» Requirement
Please output the section of the listing below that opens with the line containing "globe [148,260,178,308] ->" and closes with the line containing "none -> white pillow [624,413,679,509]", exactly and with nothing else.

Records shown below:

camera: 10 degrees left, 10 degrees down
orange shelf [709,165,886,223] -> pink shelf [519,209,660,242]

End of Records shown.
Records shown below:

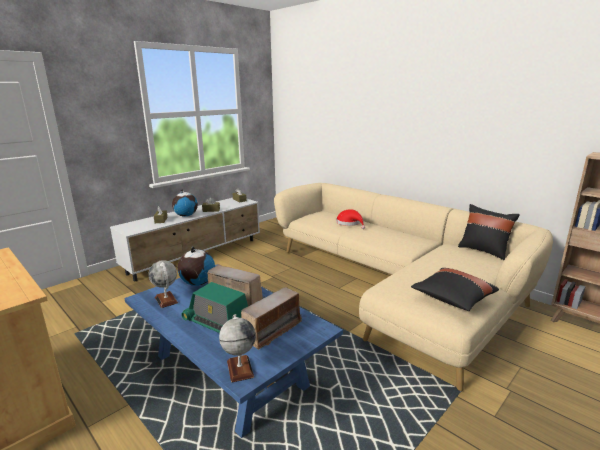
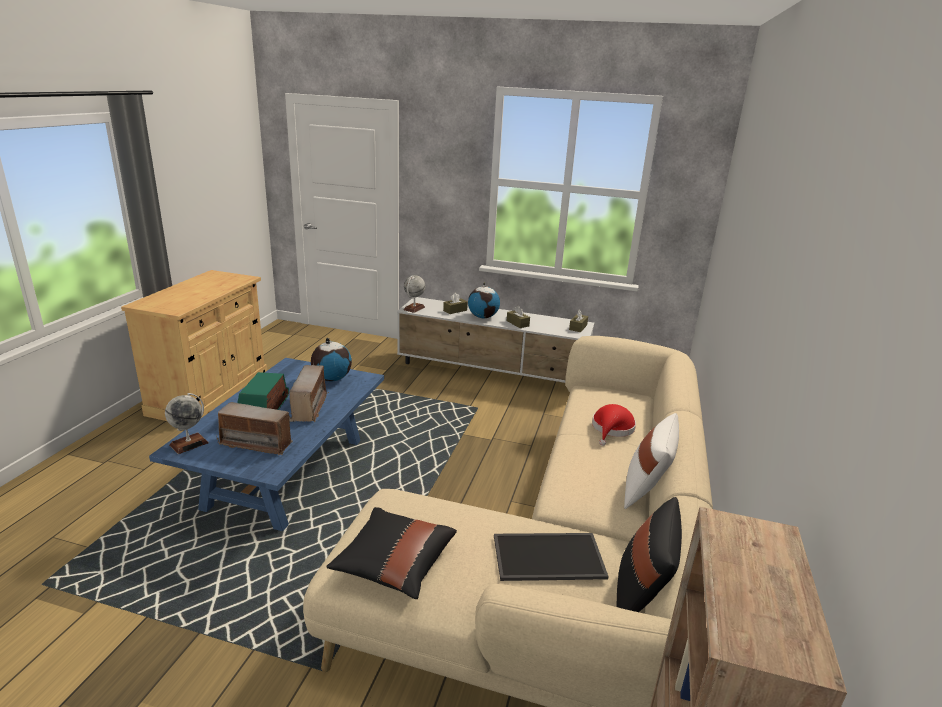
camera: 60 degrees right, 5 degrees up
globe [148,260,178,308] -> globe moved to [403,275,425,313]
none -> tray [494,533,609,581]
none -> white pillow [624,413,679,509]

End of Records shown.

» The completed task
globe [148,260,178,308] -> globe moved to [403,275,425,313]
none -> tray [494,533,609,581]
none -> white pillow [624,413,679,509]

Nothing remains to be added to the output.